Latest I heard is that it's actually the other way around, East Asians are more N. than Europeans.

Aside 2:

> my own Neanderthal percentage is just 2.4%, so I'm actually almost more Jewish than Neanderthal

So you've been told that you're mumble percent Jewish? Have you verified that you don't just happen to have a bunch of perfectly European genes that—even though characteristic for Ashkenazic Jews—are not at all unique to them because of their >60% European admixture?


> The pure genotypes were obviously out-competed, surviving Europeans and (East?) Asians are descendants of hybrids.

Non-Neanderthal-descended-humans obviously weren't out-competed since they still exist, and because of all the evidence for harm from the Neanderthal variants which is why the variants are being selected against.

> Have you verified that you don't just happen to have a bunch of perfectly European genes that

Pretty sure. I trust 23andMe to get ancestry right for white people like me.
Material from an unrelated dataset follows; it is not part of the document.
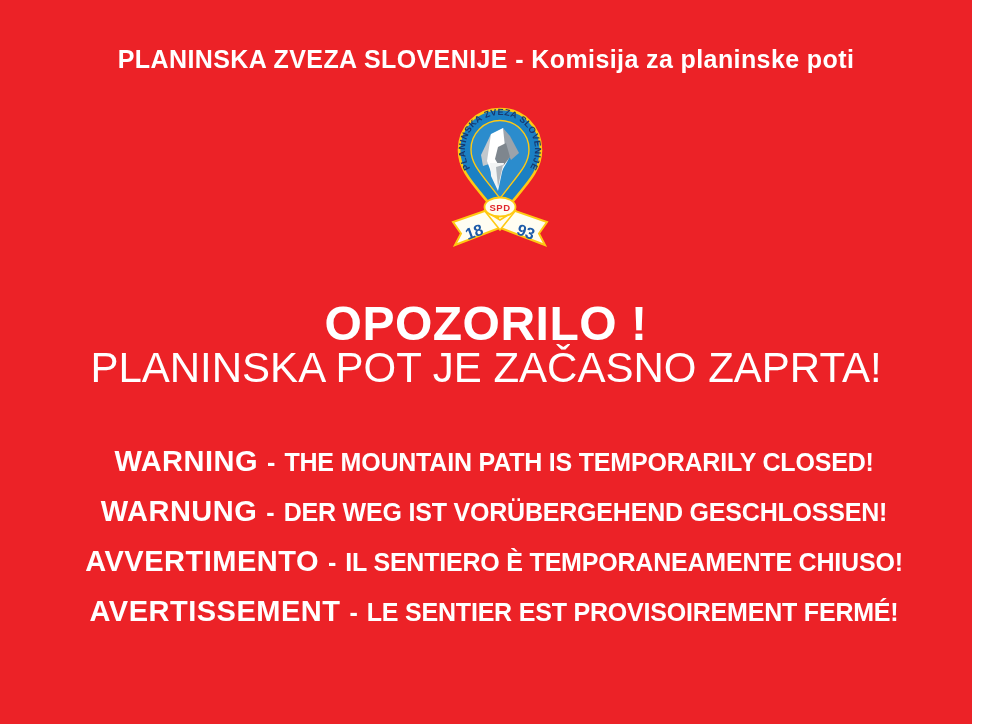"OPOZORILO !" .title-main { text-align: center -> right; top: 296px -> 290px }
And further, the genealogists in the family already knew about there being one Jew in the family tree who converted to Catholicism & married into the family about the right number of generations back; I had had no idea because I don't care about that sort of thing.


Unless you are secretly Ozzy Osbourne, something I always suspected, https://www.scientificamerican.com/article/ozzy-osbourne-gen...


I often see Neanderthals referred to as Homo sapiens neanderthalensis, so it's not quite as clear cut that they're a separate species. And indeed, by the definition of "a population that can interbreed and produce viable offspring", if many of us have Neanderthal genes then we would be the same species.